A teraz Sunny znalazła się w takim samym położeniu. Niemal czuł jej tęsknotę. Desperacja u nastoletniego chłopca była czymś bardzo smutnym, u dziewczyny wydawała się wręcz niebezpieczna. Bardzo bał się o córkę. Kiedy żona starała się bagatelizować jego lęki, chciało mu się odpowiedzieć: „Wiem, wiem. Ale ty nie potrafisz zrozumieć, co dzieje w męskim umyśle na widok dziewczyny w obcisłym swetrze. To pierwotne instynkty”.
Jednak gdyby oznajmił to Miriam, mogłaby zapytać, co dzieje się w jego umyśle każdego dnia, kiedy patrzy na dziewczęta z liceum Woodlawn przechodzące obok w drodze do sklepu High’s Diary albo pizzerii Robin’s Nest.

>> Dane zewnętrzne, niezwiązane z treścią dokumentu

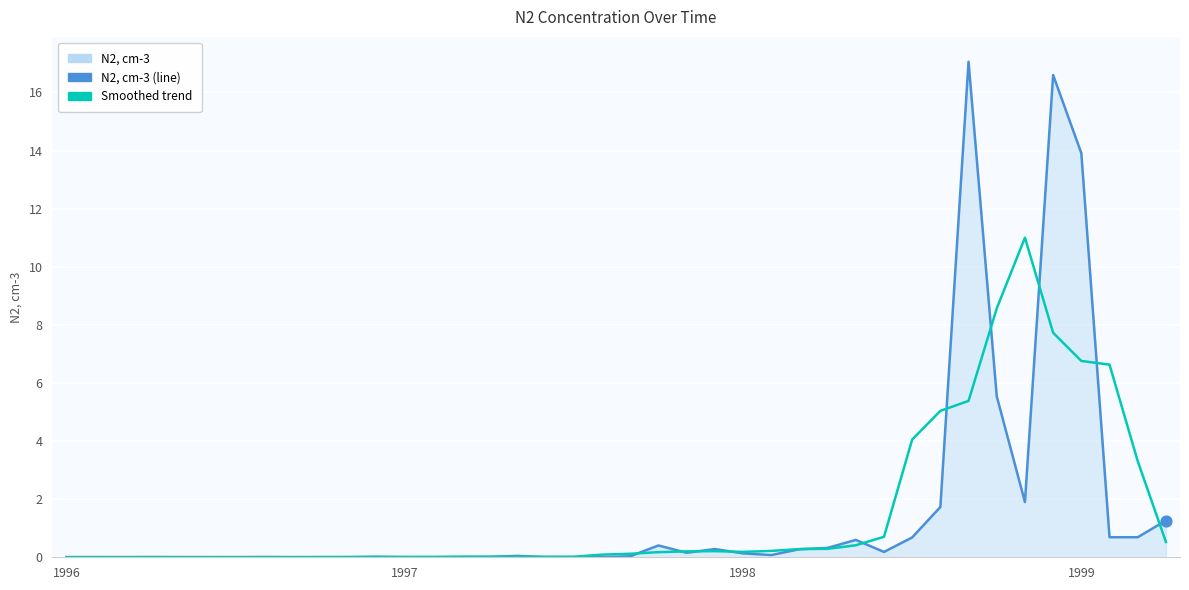

At which category is the sum across all series the highest?

35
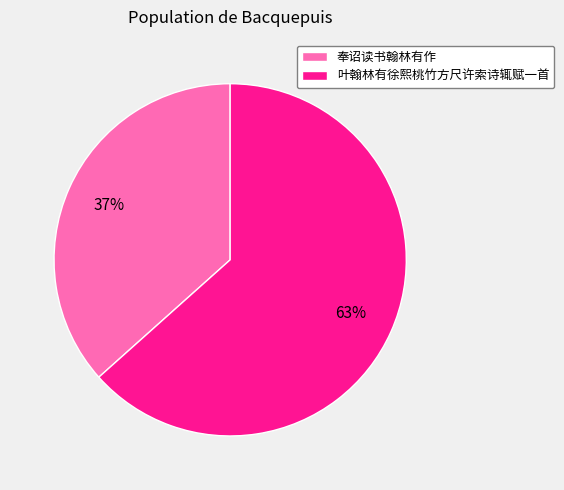

To the nearest percent, what is the combined percentage of 叶翰林有徐熙桃竹方尺许索诗辄赋一首 and 奉诏读书翰林有作?

100%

Nie żeby miał chrapkę na jakąś nastolatkę, skądże znowu. Czasem tylko sam chciał być nastolatkiem albo przynajmniej dwudziestolatkiem. Pragnął swobodnie przemierzać ten nowy świat, gdzie dziewczyny miały długie, rozpuszczone włosy, a ich nieskrępowane stanikami piersi podrygiwały w obcisłych bluzkach z nadrukami; móc swobodnie wędrować i się gapić, nic poza tym. Kiedy jeszcze pracował na państwowej posadzie, widział, jak wielu jego kolegów poddaje się takim pragnieniom. Nawet w kulturalnym zaścianku działu księgowości mężczyźni nagle zapuszczali baki i kupowali modne ciuchy. Mniej więcej dziesięć miesięcy później Dave mógłby nawet sporządzić wykres dowodzący, że zapuszczenie bokobrodów dokładnie o dziesięć miesięcy wyprzedza koniec małżeństwa. Taki facet wyprowadzał się z domu do mieszkania w jednym z nowych kompleksów apartamentowców. Jak najpoważniej tłumaczył się przy tym, że jego dzieci nie byłyby szczęśliwe, gdyby on nie czuł się szczęśliwy. Terefere, mogłaby parsknąć Sunny. Dave, który wychował się bez ojca, nigdy nie zafundowałby córkom czegoś podobnego.